*Exercise details*: Omit all pictures, then repeat the listing exactly.

*** Block opens ***

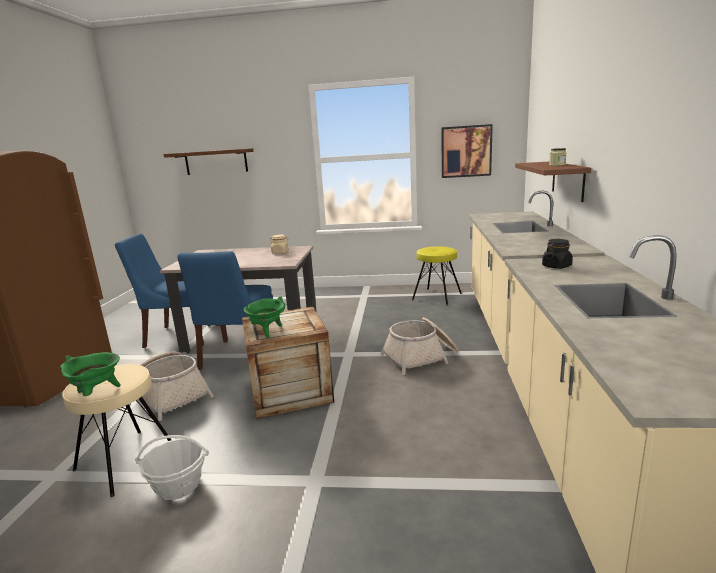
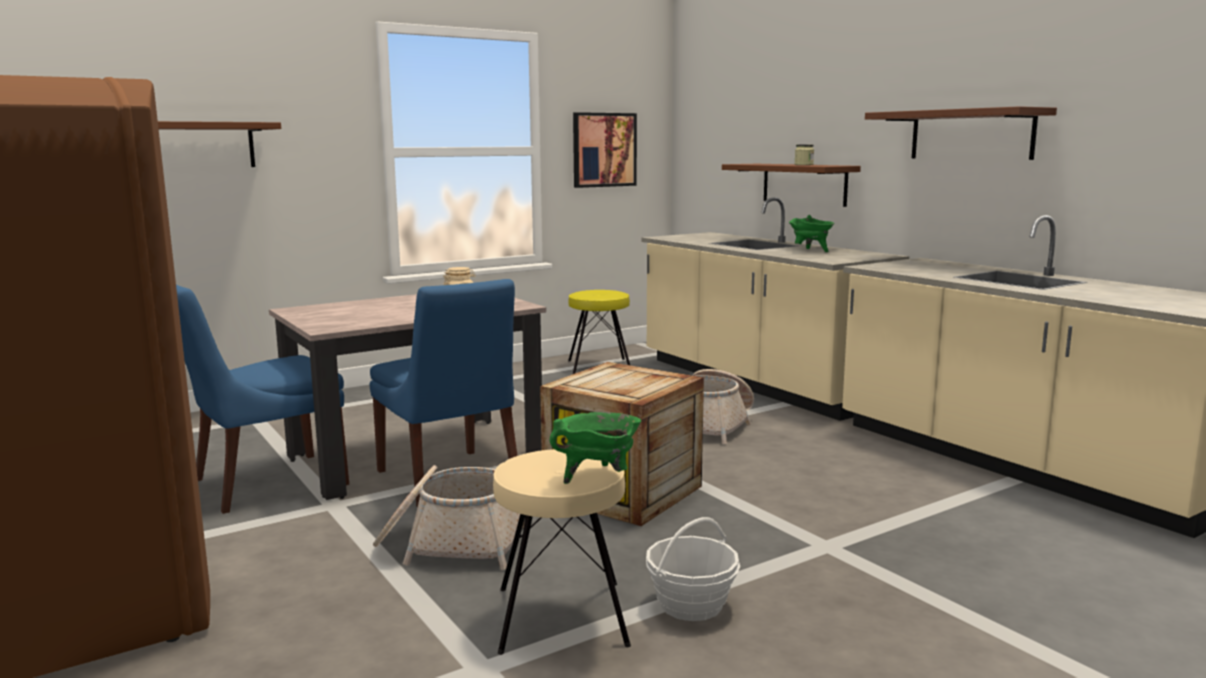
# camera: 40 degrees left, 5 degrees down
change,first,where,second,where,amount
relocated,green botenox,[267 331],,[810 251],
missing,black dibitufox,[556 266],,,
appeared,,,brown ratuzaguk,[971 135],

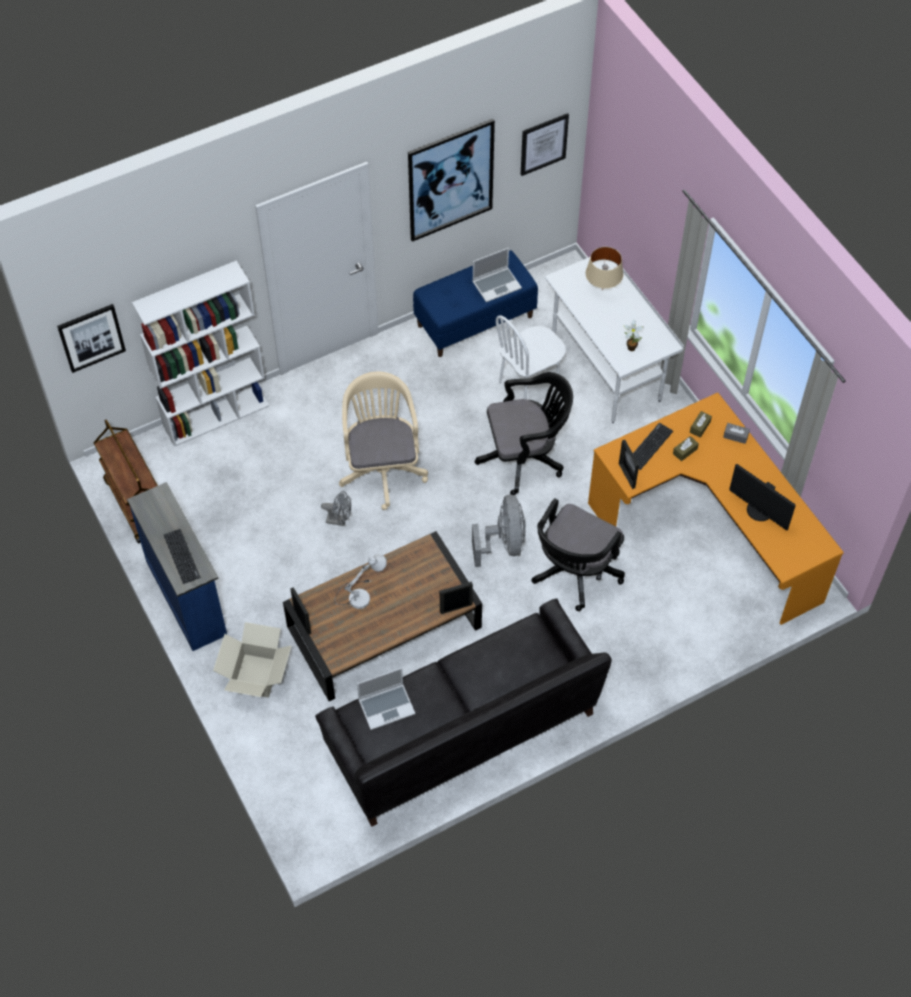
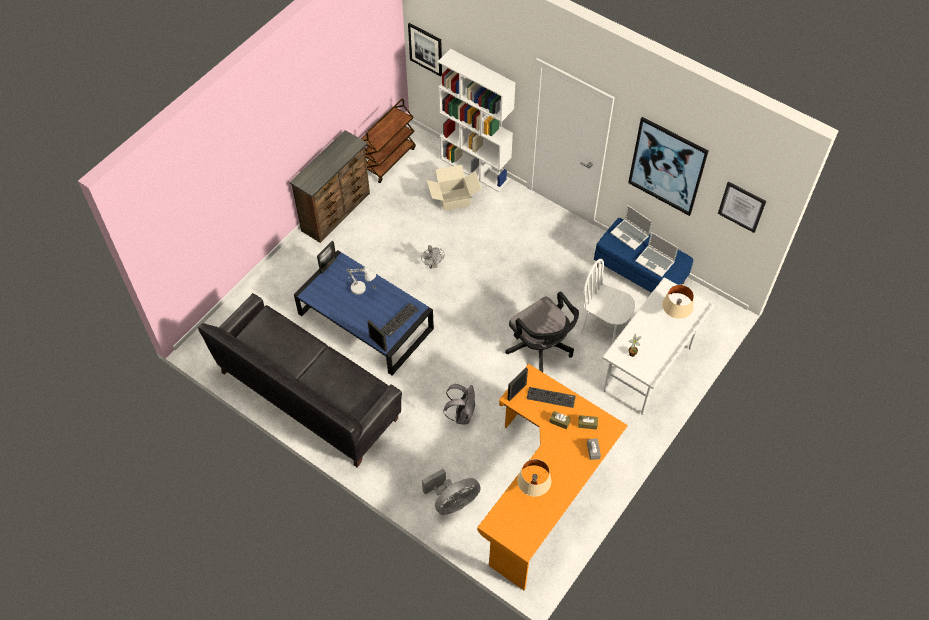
# camera: 65 degrees right, 0 degrees up
change,first,where,second,where,amount
colour,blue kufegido,[187 596],brown kufegido,[337 212],
relocated,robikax,[181 556],,[399 319],
relocated,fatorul,[256 675],,[454 199],
colour,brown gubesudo,[384 628],blue gubesudo,[365 321],
missing,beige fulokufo,[382 468],,,
relocated,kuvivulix,[387 706],,[630 235],
relocated,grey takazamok,[503 544],,[452 502],
exchanged,black fulokufo,[574 574],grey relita,[462 414],
exchanged,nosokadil,[758 511],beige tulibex,[533 489],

*** Block closes ***

*Response to the task*:
# camera: 40 degrees left, 5 degrees down
change,first,where,second,where,amount
relocated,green botenox,[267 331],,[810 251],
missing,black dibitufox,[556 266],,,
appeared,,,brown ratuzaguk,[971 135],

# camera: 65 degrees right, 0 degrees up
change,first,where,second,where,amount
colour,blue kufegido,[187 596],brown kufegido,[337 212],
relocated,robikax,[181 556],,[399 319],
relocated,fatorul,[256 675],,[454 199],
colour,brown gubesudo,[384 628],blue gubesudo,[365 321],
missing,beige fulokufo,[382 468],,,
relocated,kuvivulix,[387 706],,[630 235],
relocated,grey takazamok,[503 544],,[452 502],
exchanged,black fulokufo,[574 574],grey relita,[462 414],
exchanged,nosokadil,[758 511],beige tulibex,[533 489],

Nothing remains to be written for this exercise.